Return only the lines of the listing below that run from the line with "599 446 15.92" through the line with "720 395 20.04", both ends included, exactly as written.

Data under study:
◇ ◇ ◇
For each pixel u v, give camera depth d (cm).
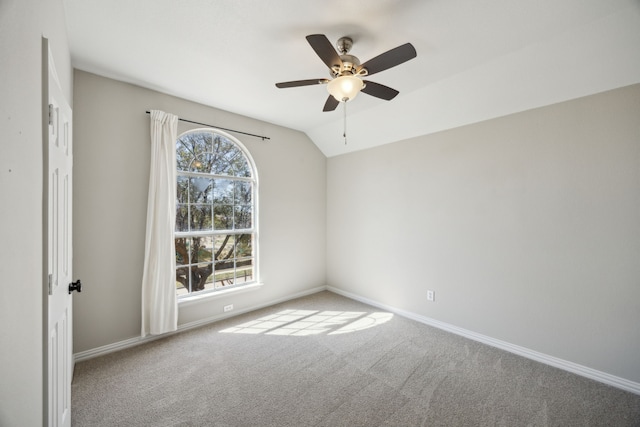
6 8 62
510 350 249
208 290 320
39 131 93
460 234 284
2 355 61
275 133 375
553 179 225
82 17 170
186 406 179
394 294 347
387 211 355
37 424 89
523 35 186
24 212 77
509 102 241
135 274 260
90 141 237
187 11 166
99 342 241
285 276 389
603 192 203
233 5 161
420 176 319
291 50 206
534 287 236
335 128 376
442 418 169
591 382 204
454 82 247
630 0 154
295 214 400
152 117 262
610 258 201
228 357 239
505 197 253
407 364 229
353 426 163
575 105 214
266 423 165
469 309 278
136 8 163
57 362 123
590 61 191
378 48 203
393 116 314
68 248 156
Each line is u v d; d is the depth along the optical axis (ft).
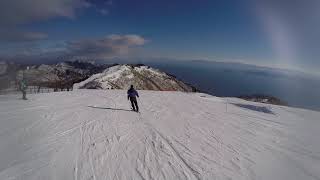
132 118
◇ ◇ ◇
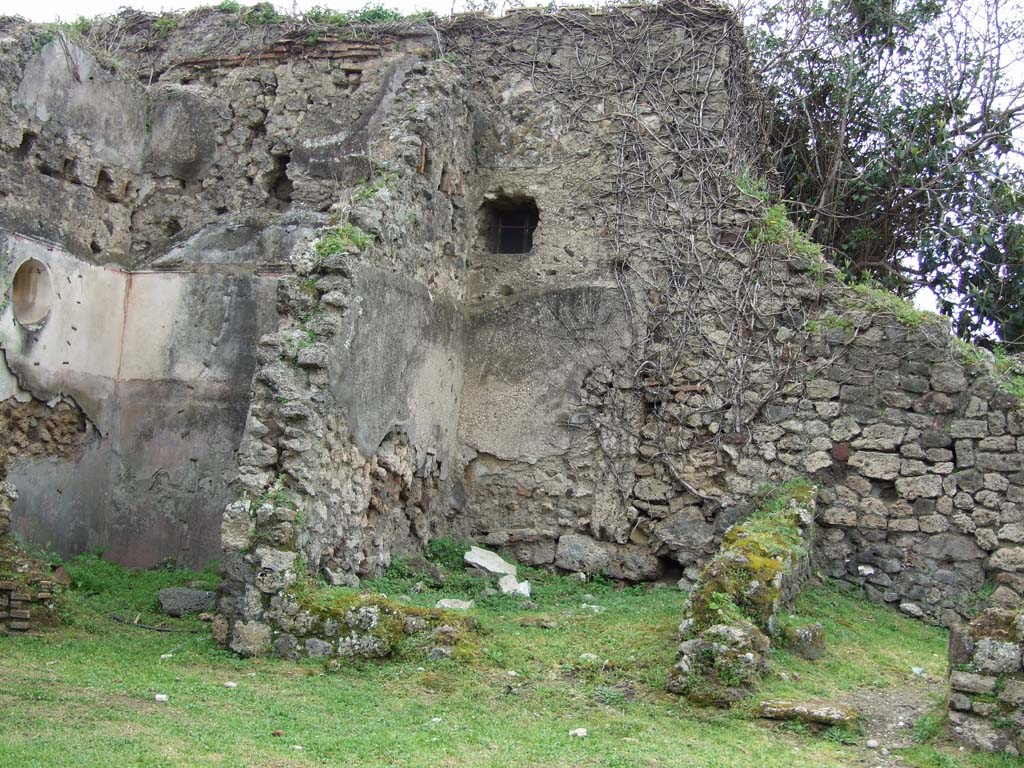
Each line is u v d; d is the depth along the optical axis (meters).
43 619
◇ ◇ ◇
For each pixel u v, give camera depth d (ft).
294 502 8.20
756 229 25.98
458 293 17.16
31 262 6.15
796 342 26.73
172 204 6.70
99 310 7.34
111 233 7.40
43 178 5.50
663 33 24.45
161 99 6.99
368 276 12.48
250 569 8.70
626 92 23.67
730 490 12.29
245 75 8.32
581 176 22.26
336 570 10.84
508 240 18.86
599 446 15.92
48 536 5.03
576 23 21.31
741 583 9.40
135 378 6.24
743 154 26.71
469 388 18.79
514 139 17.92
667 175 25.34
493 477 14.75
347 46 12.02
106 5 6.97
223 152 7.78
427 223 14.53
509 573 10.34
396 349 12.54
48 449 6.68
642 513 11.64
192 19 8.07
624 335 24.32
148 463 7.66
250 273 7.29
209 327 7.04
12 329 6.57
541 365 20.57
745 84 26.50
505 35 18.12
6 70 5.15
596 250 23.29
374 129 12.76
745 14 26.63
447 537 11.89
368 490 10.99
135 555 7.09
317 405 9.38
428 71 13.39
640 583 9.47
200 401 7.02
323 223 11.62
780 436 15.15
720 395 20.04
◇ ◇ ◇
Exercise result:
599 446 15.92
48 536 5.03
576 23 21.31
741 583 9.40
135 378 6.24
743 154 26.71
469 388 18.79
514 139 17.92
667 175 25.34
493 477 14.75
347 46 12.02
106 5 6.97
223 152 7.78
427 223 14.53
509 573 10.34
396 349 12.54
48 449 6.68
642 513 11.64
192 19 8.07
624 335 24.32
148 463 7.66
250 273 7.29
209 327 7.04
12 329 6.57
541 365 20.57
745 84 26.50
505 35 18.12
6 70 5.15
596 250 23.29
374 129 12.76
745 14 26.63
447 537 11.89
368 490 10.99
135 555 7.09
317 405 9.38
428 71 13.39
640 583 9.47
200 401 7.02
323 223 11.62
780 436 15.15
720 395 20.04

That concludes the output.